Пусть все это так (хотя все эти рассуждения совершенно противоречат исповеди Елагина). Но почему же все-таки Елагин так "страшно", "безмерно" ревновал и захотел превратить комедию в драму? На что нужно было это ему? Отчего просто не застрелил он ее в один из припадков ревности? Отчего "борьбы между убийцей и его жертвой не было"? И затем: "Она чувствовала к нему порой даже некоторое отвращение… Она при посторонних иногда издевалась над ним, давала ему обидные прозвища, называла его, например, кривоногим щенком…" Но, бог мой, ведь в этом вся Соснонская! Ведь еще в ее львовских заметках есть запись про отвращение к кому-то: "Так он еще любит меня! А я? Что чувствую я к нему? И любовь и отвращение!" Она оскорбляла Елагина? Да, однажды, поссорившись с ним, - у них это бывало весьма часто, - она позвала горничную и, бросив свое обручальное кольцо на пол, крикнула: "Возьми эту гадость себе!" Но что она сделала перед этим? Перед этим она выбежала в кухню и сказала:

- Я сейчас позову тебя, брошу вот это кольцо на пол и скажу, чтобы ты взяла его себе. Но помни - это будет только комедия, ты должна нынче же возвратить мне его, потому что этим кольцом я с ним, с этим дураком, обручилась, и оно для меня дороже всего на свете…

Ее совсем недаром называли женщиной "легкого поведения", и недаром католическая церковь отказала ей в христианском погребении, "как личности дурной и распутной". Она всецело принадлежала к тем женским натурам, которые дают и профессиональных публичных женщин, и свободных служительниц любви. Но что это за натуры? Это натуры с резко выраженным и неутоленным, неудовлетворенным полом, который и не может быть утолен. Вследствие чего? Но разве я знаю, вследствие чего?
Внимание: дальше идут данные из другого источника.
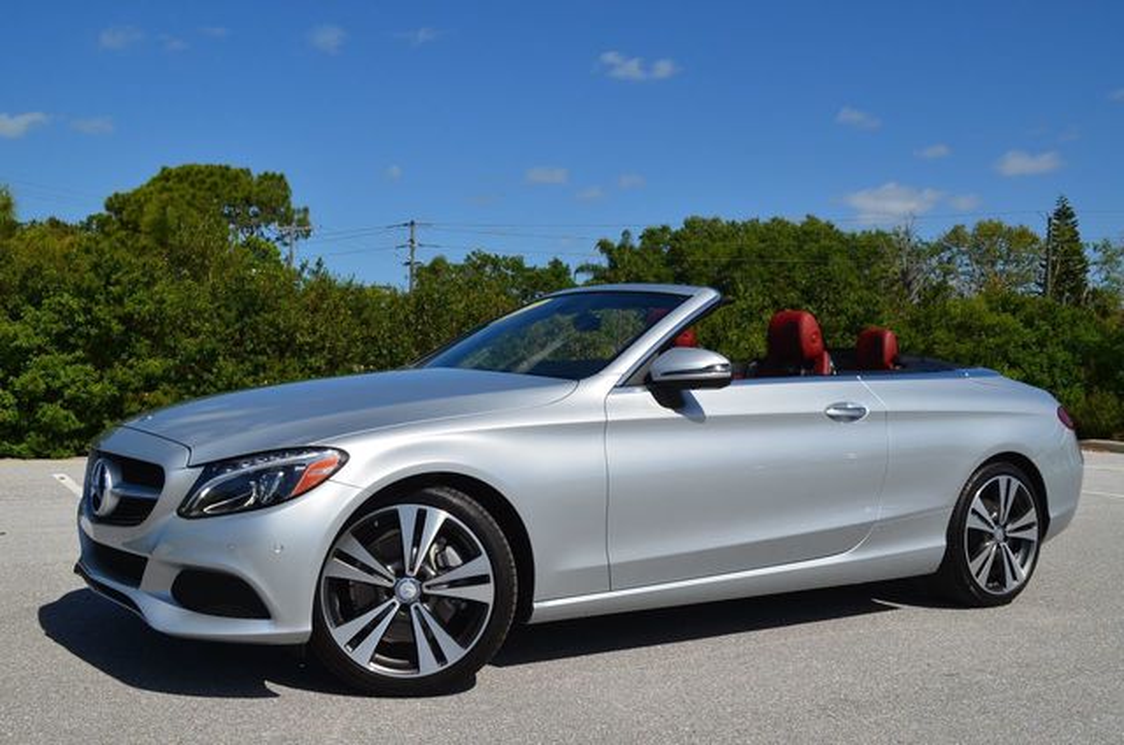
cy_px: 372
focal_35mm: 39
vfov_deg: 34.1
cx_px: 562
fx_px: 1215
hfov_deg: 49.6
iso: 100
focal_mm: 26
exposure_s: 1/200
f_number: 11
И заметьте, что всегда происходит: мужчины того страшно сложного и глубоко интересного типа, который есть (в той или иной мере) тип атавистический, люди по существу своему обостренно чувственные не только по отношению к женщине, но и вообще во всем своем мироощущении, всеми силами своей души и тела тянутся всегда именно к таким женщинам - и являются героями огромного количества любовных драм и трагедий. Почему? В силу своего низкого вкуса, в силу своей развращенности или просто в силу доступности таких женщин? Конечно, нет, тысячу раз нет. Нет уже хотя бы потому, что ведь такие мужчины очень хорошо и чувствуют и видят, насколько всегда мучительна, порою истинно страшна и гибельна связь, близость с такими женщинами. Они это чувствуют, видят, знают, а все-таки тянутся больше всего к ним, именно к таким женщинам, - неудержимо тянутся к своей муке и даже гибели. Почему?
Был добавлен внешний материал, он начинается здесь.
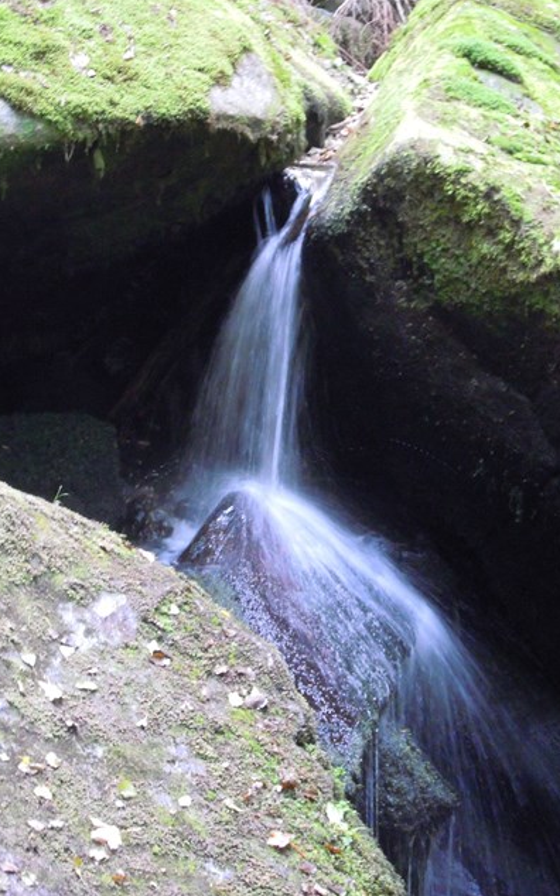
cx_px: 249
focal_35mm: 107
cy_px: 449
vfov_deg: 19.5
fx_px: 2614
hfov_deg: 12.2
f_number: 5.4
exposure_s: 1/10
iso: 800
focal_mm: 17.9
Конечно, только комедию играла она, когда писала свои предсмертные записочки, внушая себе, будто и впрямь настал ее последний час. И ничуть не убеждают в противном никакие ее дневники, - кстати сказать, весьма банальные и наивные, - и никакие посещения кладбищ…
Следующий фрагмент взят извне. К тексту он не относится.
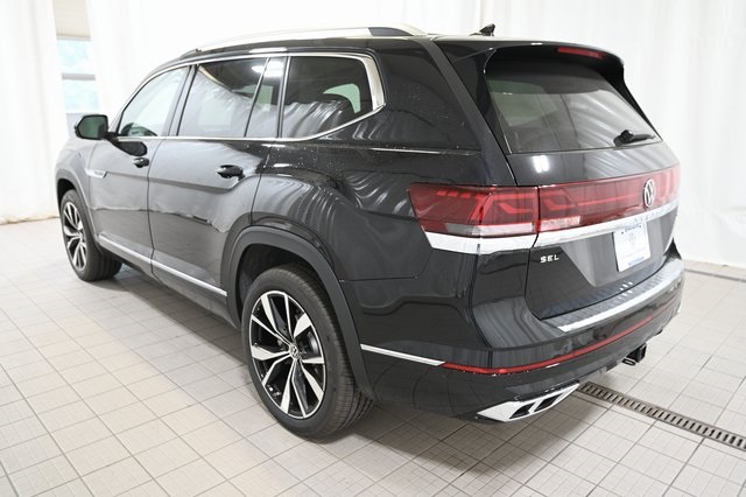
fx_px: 538
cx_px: 373
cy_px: 248
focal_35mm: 26
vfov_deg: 49.5
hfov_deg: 69.4
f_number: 4.5
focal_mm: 26
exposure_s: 1/30
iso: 640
Наивность ее дневников и театральность прогулок на кладбища никто не отрицает, равно как и того, что она любила намекать на свое сходство с Марией Башкирцевой, с Марией Вечера. Но почему же все-таки избрала она именно тот, а не другой род дневника и хотела быть в сродстве именно с такими женщинами? Все было у нее: красота, молодость, слава, деньги, сотни поклонников, и всем этим она пользовалась со страстью и упоением. И однако жизнь ее была сплошным томлением, непрестанной жаждой уйти прочь от постылого земного мира, где все всегда не то и не то. В силу чего? В силу того, что она все это наиграла себе. Но отчего же она наиграла именно это, а не что-либо другое? Оттого, что все это столь обычно среди женщин, посвятивших себя, как они выражаются, искусству? Но отчего же это столь обычно? Отчего?

XII

Утром в воскресенье настольный колокольчик зазвенел из ее спальни в восьмом часу: она проснулась и позвала горничную гораздо раньше обыкновенного. Горничная внесла поднос с чашкой шоколаду и раздвинула занавески. Она сидела на постели и, по своему обыкновению, исподлобья, с полуоткрытыми губками, задумчиво и рассеянно следила за ней. Потом сказала:

- А знаешь, Тоня, я вчера заснула сразу же после доктора. Ой, матерь божия, как я испугалась! А только он приехал, мне стало так хорошо и спокойно. Ночью проснулась, стала на колени па постели и целый час молилась… Ты подумай, какова бы я была, если бы меня всю обожгло! Глаза бы лопнули, губы раздулись. На меня страшно было бы взглянуть… Все лицо закрыли бы ватой…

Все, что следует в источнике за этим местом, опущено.